How do we make sense of the tragedy of a school shooting or even draw objective conclusions from these incidents? Deadly Lessons is the outcome of the National Research Council’s unique effort to glean lessons from six case studies of lethal student violence. These are powerful stories of parents and teachers and troubled youths, presenting the tragic complexity of the young shooter’s social and personal circumstances in rich detail.

The cases point to possible causes of violence and suggest where interventions may be most effective. Readers will come away with a better understanding of the potential threat, how violence might be prevented, and how healing might be promoted in affected communities.

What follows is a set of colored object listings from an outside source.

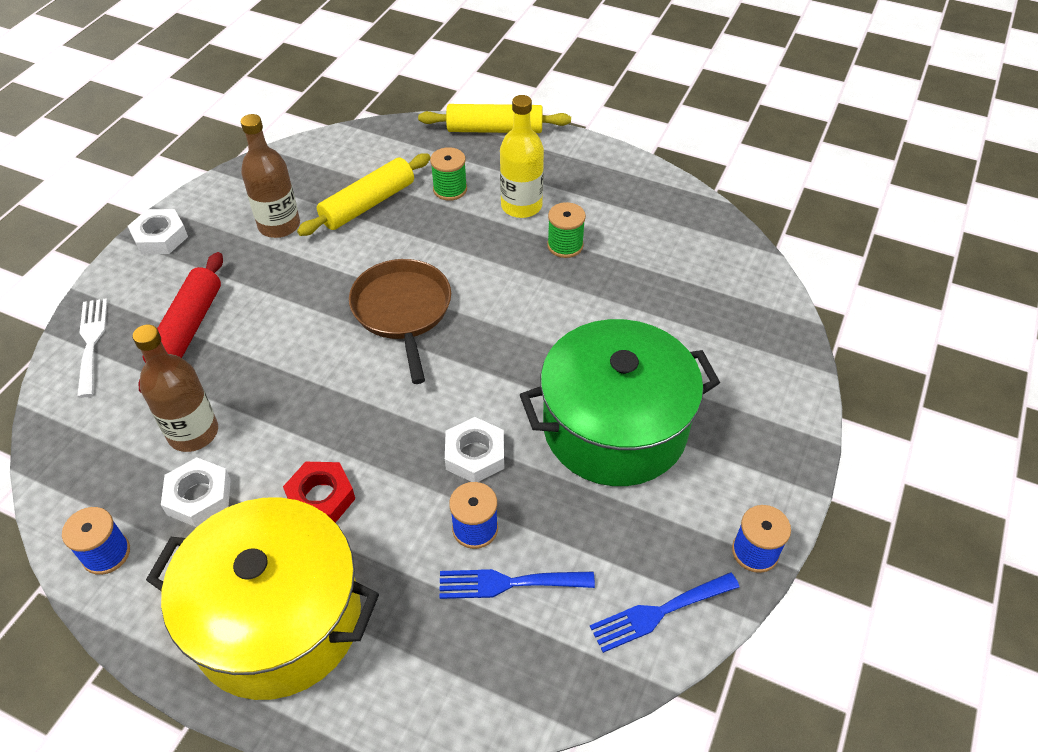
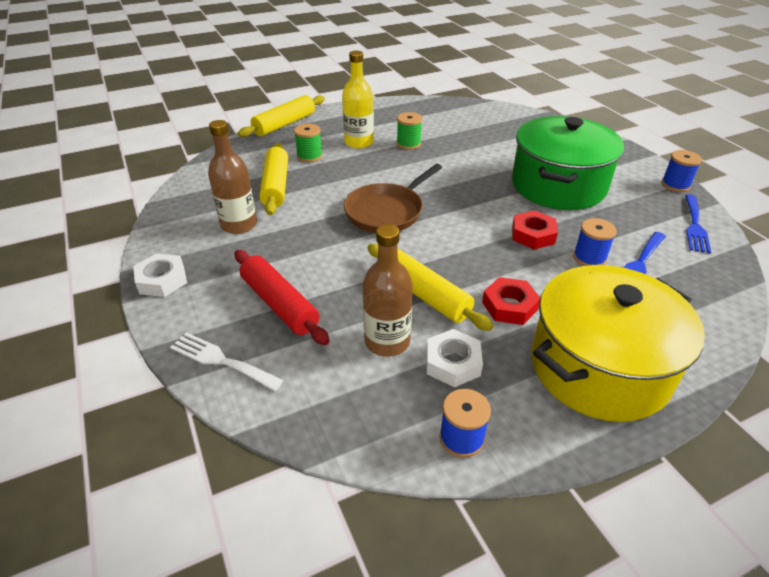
camera: 50 degrees left, 10 degrees down
(284, 421) = (424, 295): none -> yellow rolling pin
(402, 311) = (386, 211): brown pan -> brown pan turned 75 degrees counterclockwise
(475, 455) = (533, 235): white nut -> red nut

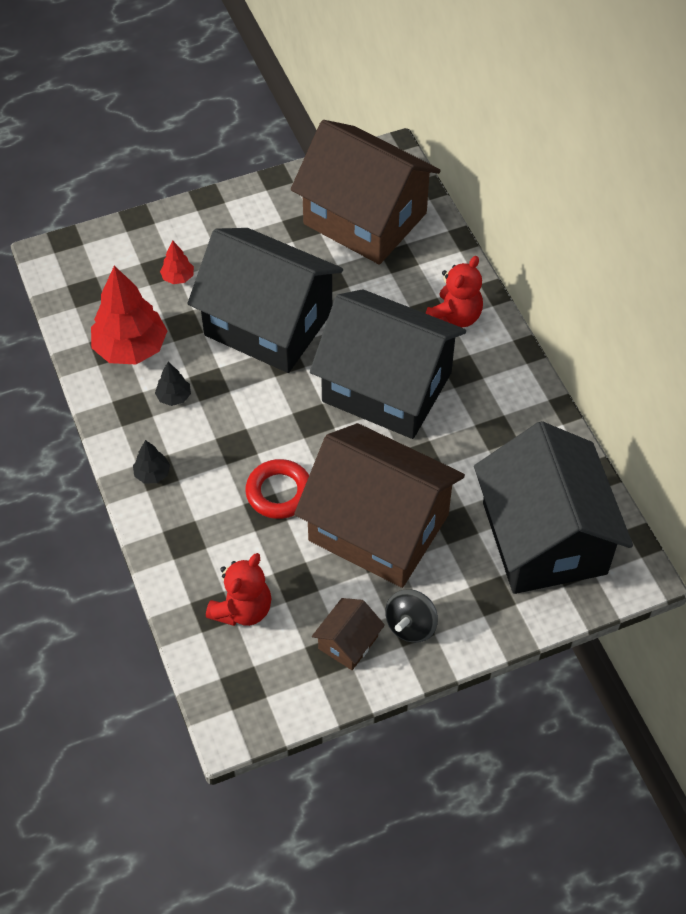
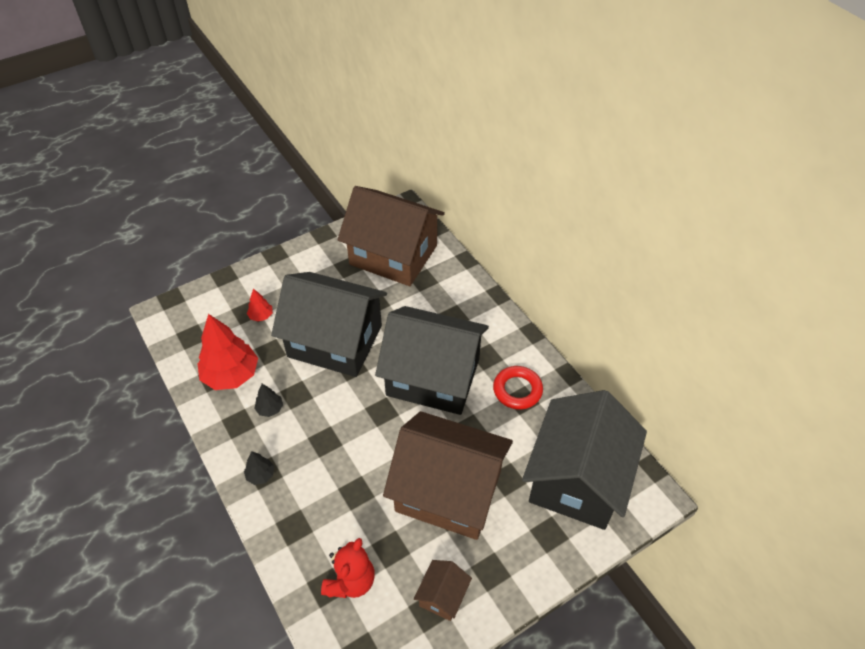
camera: 10 degrees left, 5 degrees down
(279, 492) = (364, 474): red ring -> red ring (517, 390)
(410, 626) = (490, 572): black spinning top -> none
(454, 317) = (472, 317): red teddy bear -> none
(544, 538) = (577, 479): black house -> black house turned 45 degrees clockwise

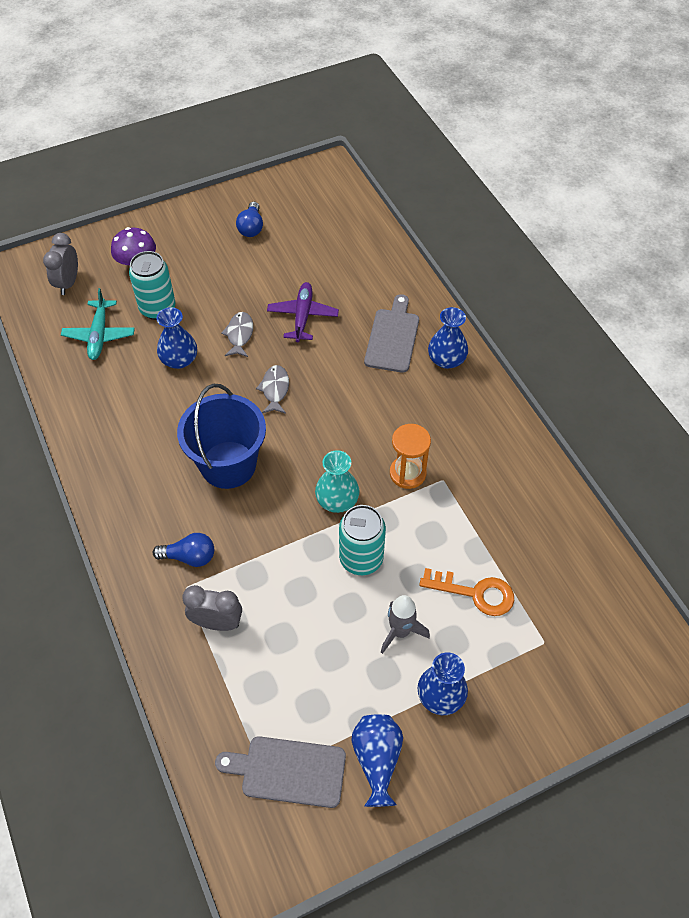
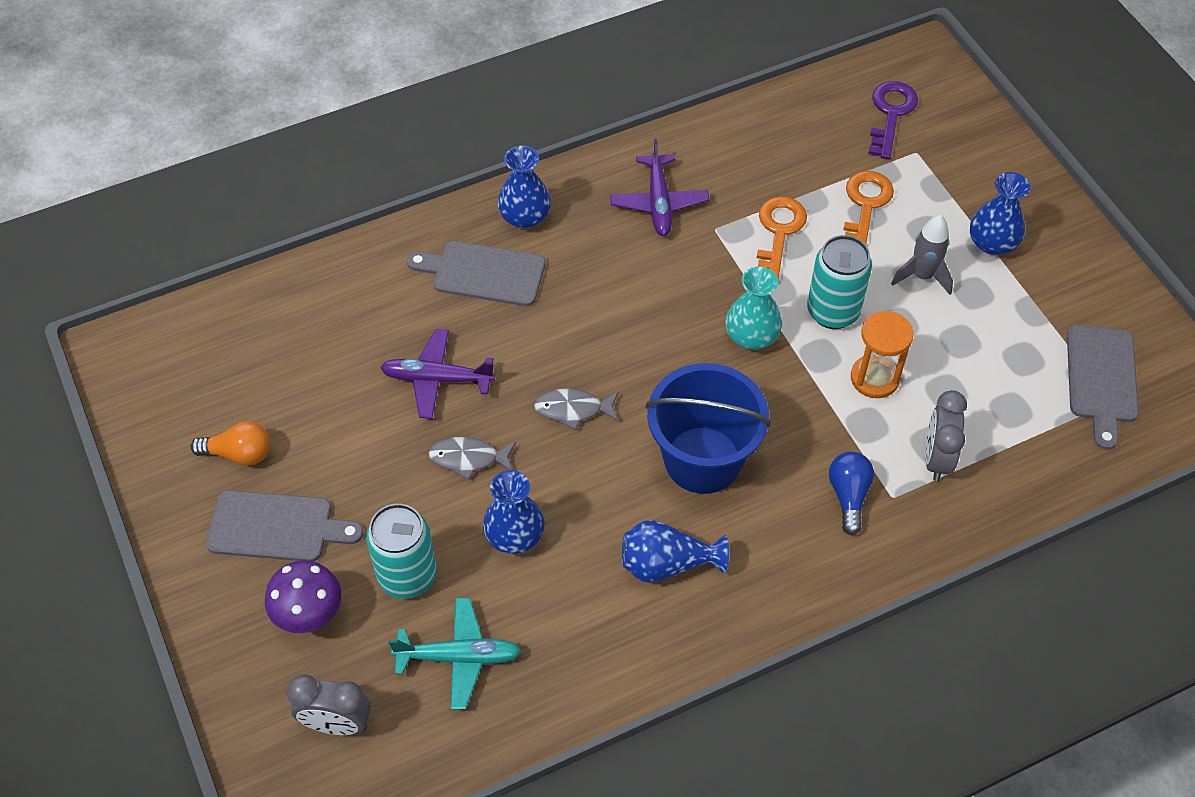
camera: 90 degrees left, 0 degrees up
(198, 248) = (276, 527): none -> grey cutting board
(251, 227) = (239, 453): blue light bulb -> orange light bulb
(377, 760) = (1073, 299): blue vase -> blue vase (667, 564)
(407, 473) = (707, 263): orange hourglass -> orange hourglass (874, 378)
(441, 524) = (778, 233): none -> orange key
(466, 443) = (659, 203): none -> purple plane
(589, 624) = (890, 114): none -> purple key

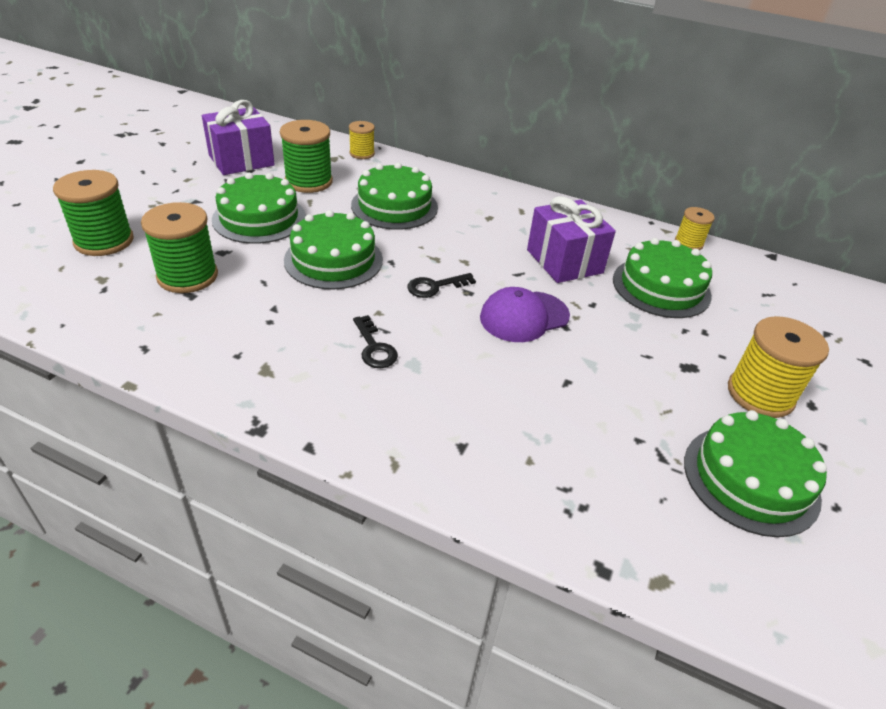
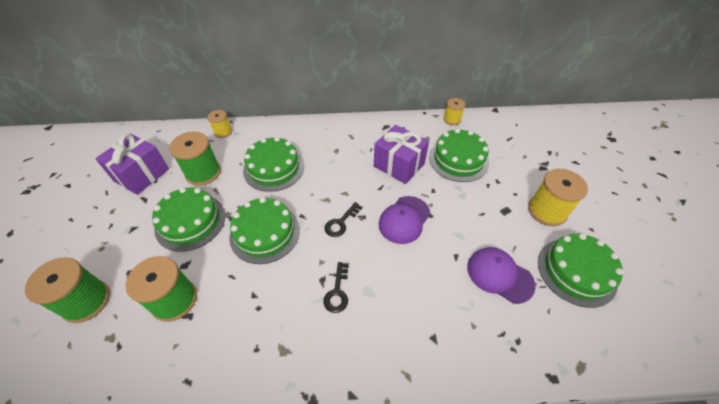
camera: 25 degrees left, 10 degrees up
(374, 347) = (337, 292): black key -> black key turned 60 degrees clockwise
(616, 428) = (499, 275): none -> purple cap

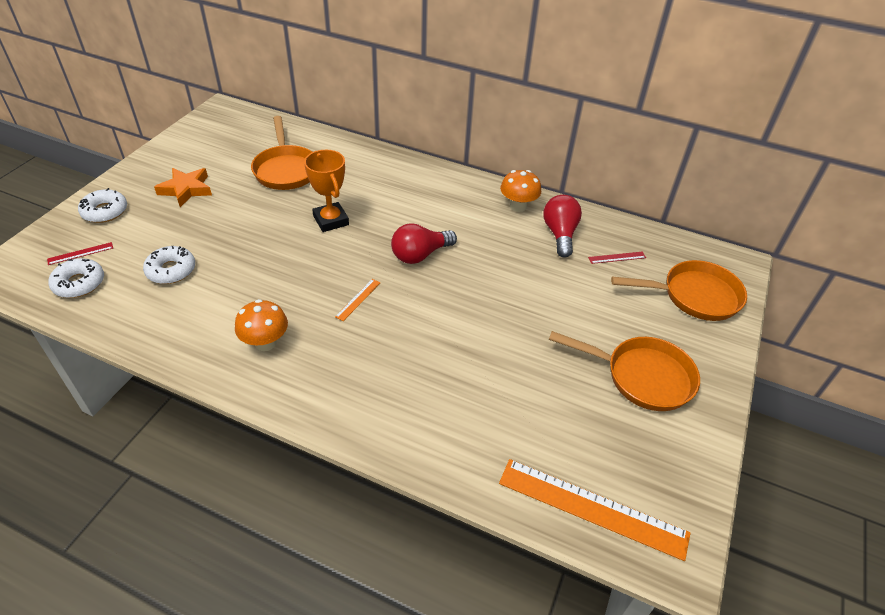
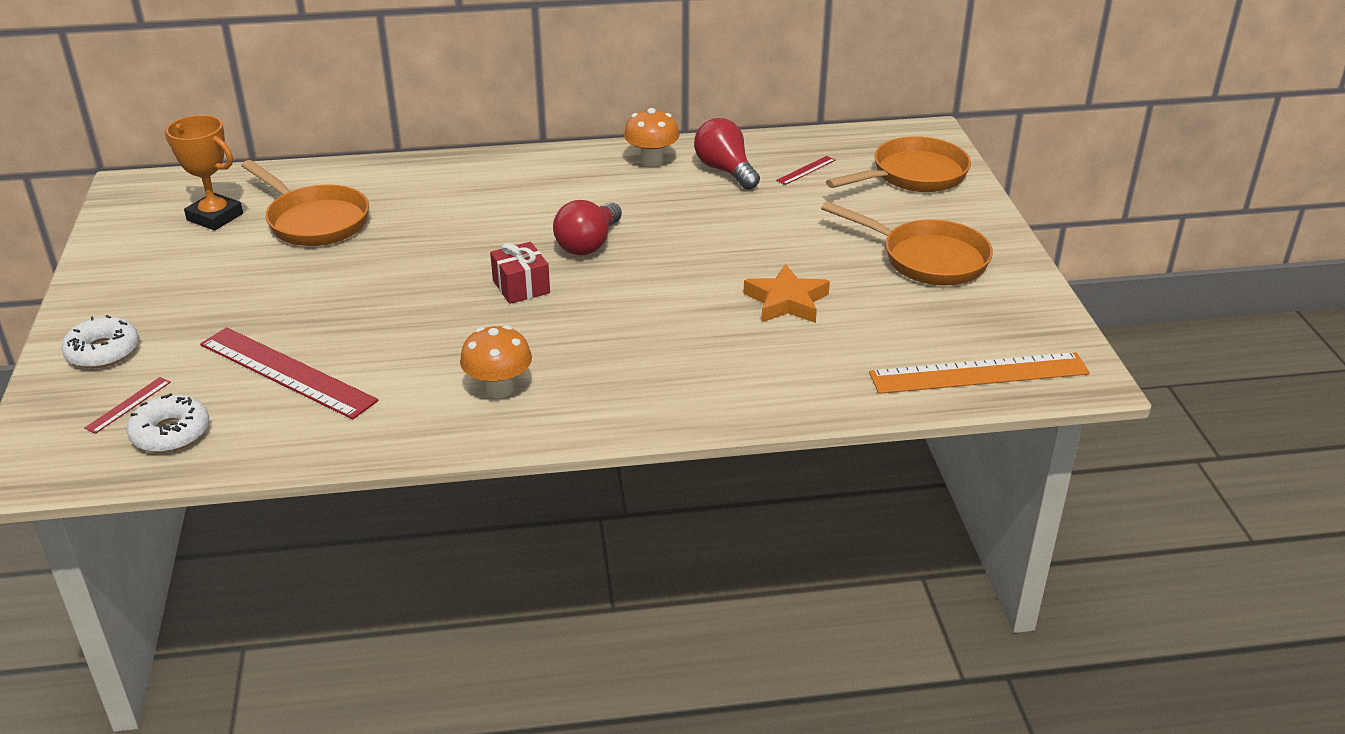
camera: 30 degrees left, 10 degrees down
(171, 270) = (286, 372): white donut -> red ruler
(186, 189) = (196, 288): orange star -> orange star (786, 301)
(331, 220) = (439, 250): orange trophy -> orange trophy (215, 217)
(350, 269) = (521, 287): none -> red gift
(358, 299) = (562, 310): orange ruler -> none
(642, 377) = (927, 259): orange pan -> orange pan turned 45 degrees clockwise

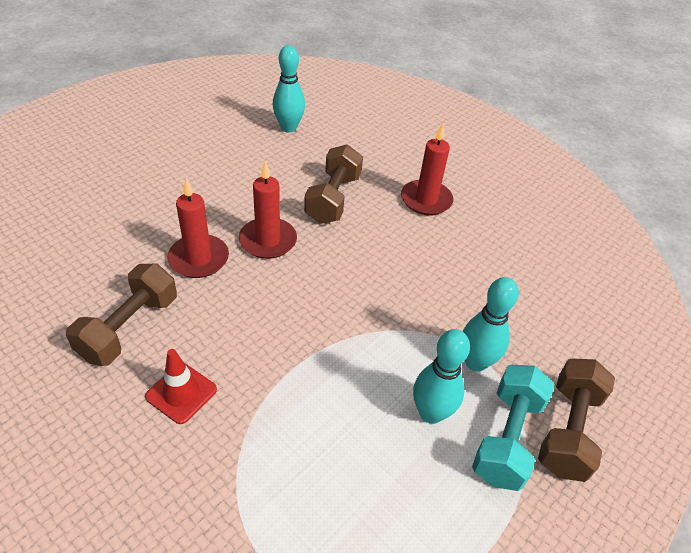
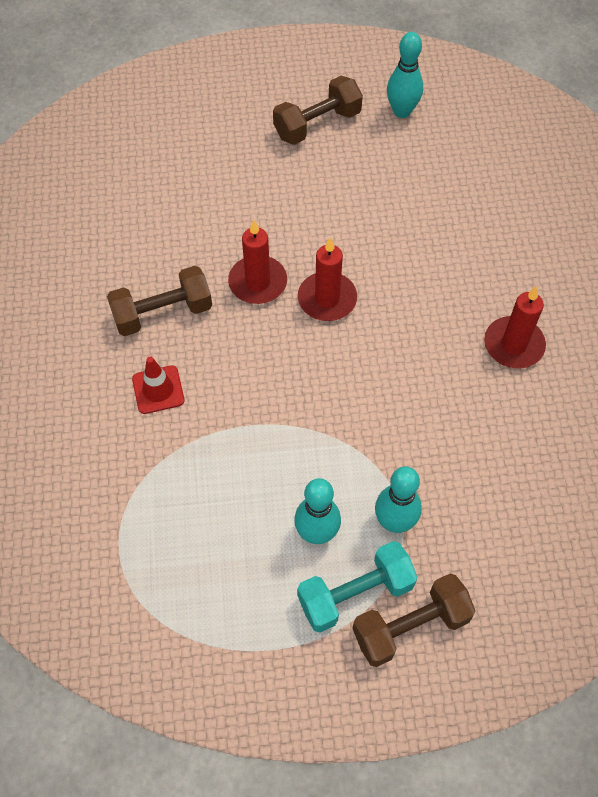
camera: 45 degrees right, 15 degrees up
(288, 128) = (455, 182): turquoise bowling pin -> turquoise bowling pin (402, 111)
(333, 199) = (423, 290): brown dumbbell -> brown dumbbell (317, 124)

For each case study, Deadly Lessons relates events leading up to the violence, provides quotes from personal interviews about the incident, and explores the impact on the community. The case studies center on:

  • Two separate incidents in East New York in which three students were killed and a teacher was seriously wounded.
  • A shooting on the south side of Chicago in which one youth was killed and two wounded.
  • A shooting into a prayer group at a Kentucky high school in which three students were killed.
  • The killing of four students and a teacher and the wounding of 10 others at an Arkansas middle school.
  • The shooting of a popular science teacher by a teenager in Edinboro, Pennsylvania.
  • A suspected copycat of Columbine in which six students were wounded in Georgia

For everyone who puzzles over these terrible incidents, Deadly Lessons offers a fresh perspective on the most fundamental of questions: Why?